**Requirement:**
Find the lines in the listing below that contain the word "each", and reproduce those lines in full.

**Provided entries:**
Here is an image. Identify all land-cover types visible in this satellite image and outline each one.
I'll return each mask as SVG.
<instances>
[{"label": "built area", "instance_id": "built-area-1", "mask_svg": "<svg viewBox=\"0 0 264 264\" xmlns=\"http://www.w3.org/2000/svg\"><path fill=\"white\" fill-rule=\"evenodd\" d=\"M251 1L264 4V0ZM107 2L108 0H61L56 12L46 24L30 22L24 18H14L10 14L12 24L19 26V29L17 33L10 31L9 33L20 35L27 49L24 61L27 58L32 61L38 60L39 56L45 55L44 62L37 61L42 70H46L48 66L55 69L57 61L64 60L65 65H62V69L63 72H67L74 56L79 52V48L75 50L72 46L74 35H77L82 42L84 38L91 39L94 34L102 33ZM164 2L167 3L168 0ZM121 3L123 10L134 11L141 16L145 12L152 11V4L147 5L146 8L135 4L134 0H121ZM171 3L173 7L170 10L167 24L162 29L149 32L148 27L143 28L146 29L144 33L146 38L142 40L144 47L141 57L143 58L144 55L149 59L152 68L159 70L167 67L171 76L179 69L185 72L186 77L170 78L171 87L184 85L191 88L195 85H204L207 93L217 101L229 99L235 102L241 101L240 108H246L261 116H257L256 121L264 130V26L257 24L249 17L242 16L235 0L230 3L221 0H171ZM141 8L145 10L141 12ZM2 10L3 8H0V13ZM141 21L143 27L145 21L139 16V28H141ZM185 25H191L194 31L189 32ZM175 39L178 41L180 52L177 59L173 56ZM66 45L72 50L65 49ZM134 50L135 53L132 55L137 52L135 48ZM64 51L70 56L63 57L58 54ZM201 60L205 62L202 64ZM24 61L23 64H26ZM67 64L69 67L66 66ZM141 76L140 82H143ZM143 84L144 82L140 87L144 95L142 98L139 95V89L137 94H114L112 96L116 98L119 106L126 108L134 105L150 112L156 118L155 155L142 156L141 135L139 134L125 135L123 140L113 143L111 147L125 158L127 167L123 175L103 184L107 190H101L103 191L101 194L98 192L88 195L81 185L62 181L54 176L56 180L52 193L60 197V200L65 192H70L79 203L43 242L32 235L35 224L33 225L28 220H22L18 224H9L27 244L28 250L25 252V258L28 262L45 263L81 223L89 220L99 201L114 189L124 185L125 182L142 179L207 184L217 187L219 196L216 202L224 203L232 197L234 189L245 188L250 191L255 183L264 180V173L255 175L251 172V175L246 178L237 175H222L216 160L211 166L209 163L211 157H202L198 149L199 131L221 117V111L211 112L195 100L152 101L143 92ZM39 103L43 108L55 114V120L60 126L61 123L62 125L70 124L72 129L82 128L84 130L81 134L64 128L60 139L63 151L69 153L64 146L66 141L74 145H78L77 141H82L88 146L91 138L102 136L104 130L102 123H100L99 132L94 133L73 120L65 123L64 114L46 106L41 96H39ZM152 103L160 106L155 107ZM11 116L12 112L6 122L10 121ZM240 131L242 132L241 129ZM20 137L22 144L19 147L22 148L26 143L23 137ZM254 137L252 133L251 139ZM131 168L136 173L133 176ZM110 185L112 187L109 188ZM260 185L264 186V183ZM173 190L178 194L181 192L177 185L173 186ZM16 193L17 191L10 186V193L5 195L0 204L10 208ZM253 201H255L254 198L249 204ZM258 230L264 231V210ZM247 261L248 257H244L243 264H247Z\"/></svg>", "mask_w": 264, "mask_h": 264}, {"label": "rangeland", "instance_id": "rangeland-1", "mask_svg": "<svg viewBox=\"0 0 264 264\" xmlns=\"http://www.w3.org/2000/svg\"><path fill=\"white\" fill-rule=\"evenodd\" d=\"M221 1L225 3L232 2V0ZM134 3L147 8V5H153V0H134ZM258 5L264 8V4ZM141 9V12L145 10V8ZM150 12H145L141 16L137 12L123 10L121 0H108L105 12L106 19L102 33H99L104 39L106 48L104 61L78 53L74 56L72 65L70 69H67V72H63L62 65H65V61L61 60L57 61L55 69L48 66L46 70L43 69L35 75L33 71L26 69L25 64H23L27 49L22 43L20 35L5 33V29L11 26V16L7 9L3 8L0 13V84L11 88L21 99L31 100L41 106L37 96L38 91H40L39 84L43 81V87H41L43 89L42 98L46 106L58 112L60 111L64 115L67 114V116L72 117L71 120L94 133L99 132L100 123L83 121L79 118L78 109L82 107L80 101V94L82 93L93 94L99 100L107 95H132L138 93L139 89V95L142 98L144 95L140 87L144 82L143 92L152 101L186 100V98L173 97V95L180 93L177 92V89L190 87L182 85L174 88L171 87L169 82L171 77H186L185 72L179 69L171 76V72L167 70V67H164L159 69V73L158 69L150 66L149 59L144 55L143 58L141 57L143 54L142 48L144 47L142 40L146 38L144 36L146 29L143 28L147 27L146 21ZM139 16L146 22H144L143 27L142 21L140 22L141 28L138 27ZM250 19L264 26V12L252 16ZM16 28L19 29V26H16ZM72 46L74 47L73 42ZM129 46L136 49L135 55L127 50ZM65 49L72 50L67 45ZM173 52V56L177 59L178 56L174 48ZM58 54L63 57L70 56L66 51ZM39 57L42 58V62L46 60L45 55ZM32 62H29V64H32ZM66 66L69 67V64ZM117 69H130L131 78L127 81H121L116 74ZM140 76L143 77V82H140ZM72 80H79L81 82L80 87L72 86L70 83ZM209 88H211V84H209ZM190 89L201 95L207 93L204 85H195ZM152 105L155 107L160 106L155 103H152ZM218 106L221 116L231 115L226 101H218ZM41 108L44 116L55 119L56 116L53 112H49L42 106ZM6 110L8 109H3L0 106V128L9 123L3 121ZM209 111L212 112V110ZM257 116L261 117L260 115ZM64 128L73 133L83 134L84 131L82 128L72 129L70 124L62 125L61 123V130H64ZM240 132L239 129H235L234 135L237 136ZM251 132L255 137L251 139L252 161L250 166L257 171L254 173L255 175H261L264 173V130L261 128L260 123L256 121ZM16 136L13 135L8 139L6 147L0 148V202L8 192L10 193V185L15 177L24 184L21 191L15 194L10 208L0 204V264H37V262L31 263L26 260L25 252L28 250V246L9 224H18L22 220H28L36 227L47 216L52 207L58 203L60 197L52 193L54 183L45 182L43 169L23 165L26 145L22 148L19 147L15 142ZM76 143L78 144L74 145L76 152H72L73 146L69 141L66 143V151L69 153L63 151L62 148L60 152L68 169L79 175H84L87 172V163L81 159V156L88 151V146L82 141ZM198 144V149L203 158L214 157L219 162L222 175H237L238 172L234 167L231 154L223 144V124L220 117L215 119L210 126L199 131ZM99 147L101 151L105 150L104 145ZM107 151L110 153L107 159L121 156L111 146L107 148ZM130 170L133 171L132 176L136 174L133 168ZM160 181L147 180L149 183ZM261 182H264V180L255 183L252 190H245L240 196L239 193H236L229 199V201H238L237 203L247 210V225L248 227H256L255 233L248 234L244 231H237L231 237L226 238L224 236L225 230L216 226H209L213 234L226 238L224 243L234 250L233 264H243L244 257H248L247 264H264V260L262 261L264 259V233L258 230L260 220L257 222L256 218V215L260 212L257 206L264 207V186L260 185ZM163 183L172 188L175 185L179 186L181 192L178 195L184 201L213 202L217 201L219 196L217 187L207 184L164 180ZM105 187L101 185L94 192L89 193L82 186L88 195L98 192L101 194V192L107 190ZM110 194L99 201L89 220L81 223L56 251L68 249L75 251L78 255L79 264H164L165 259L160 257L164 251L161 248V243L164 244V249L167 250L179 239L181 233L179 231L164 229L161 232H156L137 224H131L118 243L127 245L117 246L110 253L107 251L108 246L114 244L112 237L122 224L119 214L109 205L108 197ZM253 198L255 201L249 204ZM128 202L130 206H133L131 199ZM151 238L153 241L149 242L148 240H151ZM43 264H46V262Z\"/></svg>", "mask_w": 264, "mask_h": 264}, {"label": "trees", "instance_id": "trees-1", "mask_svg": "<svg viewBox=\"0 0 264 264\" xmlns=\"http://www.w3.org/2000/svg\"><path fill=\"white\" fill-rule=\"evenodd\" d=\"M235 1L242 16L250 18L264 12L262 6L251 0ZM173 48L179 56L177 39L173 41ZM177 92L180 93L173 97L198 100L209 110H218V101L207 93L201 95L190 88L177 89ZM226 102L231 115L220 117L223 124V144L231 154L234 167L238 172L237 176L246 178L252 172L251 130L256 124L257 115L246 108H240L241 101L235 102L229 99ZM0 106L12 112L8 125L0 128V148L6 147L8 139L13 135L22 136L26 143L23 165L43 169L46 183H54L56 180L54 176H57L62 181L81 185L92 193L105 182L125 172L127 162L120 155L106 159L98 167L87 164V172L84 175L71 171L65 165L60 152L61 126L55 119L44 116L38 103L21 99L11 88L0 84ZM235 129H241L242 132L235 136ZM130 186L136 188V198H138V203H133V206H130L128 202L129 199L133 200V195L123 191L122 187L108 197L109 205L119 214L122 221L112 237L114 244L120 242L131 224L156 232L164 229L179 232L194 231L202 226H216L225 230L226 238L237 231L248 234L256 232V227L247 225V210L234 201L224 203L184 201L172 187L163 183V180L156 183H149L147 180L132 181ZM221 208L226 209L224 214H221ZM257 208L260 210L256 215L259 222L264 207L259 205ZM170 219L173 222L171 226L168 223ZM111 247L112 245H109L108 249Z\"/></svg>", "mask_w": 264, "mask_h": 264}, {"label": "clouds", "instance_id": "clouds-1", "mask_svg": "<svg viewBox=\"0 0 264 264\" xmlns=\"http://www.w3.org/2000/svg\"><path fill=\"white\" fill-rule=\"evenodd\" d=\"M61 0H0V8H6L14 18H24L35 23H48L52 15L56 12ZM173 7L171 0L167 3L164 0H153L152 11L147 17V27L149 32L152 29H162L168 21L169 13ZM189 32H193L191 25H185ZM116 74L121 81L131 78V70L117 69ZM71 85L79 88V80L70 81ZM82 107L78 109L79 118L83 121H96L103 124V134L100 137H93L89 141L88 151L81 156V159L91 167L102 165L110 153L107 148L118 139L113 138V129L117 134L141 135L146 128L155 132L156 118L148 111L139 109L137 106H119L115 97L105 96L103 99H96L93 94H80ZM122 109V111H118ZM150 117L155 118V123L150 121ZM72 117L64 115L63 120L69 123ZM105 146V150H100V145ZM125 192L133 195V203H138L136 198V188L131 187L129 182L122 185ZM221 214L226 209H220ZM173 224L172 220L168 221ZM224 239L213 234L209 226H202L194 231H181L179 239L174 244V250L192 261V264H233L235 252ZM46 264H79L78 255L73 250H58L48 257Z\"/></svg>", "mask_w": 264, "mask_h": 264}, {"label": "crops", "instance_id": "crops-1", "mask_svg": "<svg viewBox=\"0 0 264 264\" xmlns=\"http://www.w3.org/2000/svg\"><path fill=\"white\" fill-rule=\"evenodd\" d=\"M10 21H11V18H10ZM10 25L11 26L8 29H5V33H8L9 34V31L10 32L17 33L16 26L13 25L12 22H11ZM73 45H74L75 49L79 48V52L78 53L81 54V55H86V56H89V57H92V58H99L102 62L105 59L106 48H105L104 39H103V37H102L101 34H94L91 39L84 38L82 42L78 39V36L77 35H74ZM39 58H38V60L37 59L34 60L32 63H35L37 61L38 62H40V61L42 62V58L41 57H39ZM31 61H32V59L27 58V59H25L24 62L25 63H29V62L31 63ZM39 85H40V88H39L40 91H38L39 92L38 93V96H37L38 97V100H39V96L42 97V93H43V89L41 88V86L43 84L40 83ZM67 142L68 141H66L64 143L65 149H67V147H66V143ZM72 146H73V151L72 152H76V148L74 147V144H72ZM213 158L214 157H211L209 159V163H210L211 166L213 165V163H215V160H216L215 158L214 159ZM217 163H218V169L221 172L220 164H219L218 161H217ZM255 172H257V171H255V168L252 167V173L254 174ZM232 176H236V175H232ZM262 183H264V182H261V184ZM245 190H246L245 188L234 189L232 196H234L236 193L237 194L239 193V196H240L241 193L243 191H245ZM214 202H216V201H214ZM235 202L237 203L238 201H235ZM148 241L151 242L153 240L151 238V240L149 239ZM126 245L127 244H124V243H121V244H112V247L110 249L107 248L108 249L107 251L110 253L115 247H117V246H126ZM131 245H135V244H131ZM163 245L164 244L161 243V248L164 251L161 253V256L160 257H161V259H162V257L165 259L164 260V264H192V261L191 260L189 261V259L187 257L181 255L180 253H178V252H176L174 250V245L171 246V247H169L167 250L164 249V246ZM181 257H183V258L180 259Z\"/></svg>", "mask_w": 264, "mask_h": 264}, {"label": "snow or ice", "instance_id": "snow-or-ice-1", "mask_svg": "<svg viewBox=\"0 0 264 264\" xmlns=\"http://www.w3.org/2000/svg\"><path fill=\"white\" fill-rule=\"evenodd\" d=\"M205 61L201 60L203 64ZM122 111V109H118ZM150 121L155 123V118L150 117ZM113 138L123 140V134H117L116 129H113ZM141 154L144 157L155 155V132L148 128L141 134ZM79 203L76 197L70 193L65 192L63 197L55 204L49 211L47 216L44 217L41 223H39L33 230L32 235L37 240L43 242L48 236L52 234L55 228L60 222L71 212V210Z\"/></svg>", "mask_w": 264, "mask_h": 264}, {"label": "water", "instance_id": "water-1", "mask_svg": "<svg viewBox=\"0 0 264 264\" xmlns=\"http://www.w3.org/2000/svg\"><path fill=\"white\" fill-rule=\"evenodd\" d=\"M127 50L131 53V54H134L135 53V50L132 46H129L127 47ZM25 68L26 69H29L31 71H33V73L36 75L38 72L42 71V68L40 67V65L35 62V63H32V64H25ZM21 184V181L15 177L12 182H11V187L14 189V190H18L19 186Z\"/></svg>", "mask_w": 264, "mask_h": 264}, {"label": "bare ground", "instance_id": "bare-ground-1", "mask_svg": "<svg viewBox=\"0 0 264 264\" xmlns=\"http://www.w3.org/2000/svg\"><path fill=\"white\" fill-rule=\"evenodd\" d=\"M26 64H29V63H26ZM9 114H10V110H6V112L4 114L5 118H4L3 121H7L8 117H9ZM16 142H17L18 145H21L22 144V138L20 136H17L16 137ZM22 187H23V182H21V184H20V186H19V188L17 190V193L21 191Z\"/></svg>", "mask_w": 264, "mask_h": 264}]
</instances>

**Solution for this task:**
Here is an image. Identify all land-cover types visible in this satellite image and outline each one.
I'll return each mask as SVG.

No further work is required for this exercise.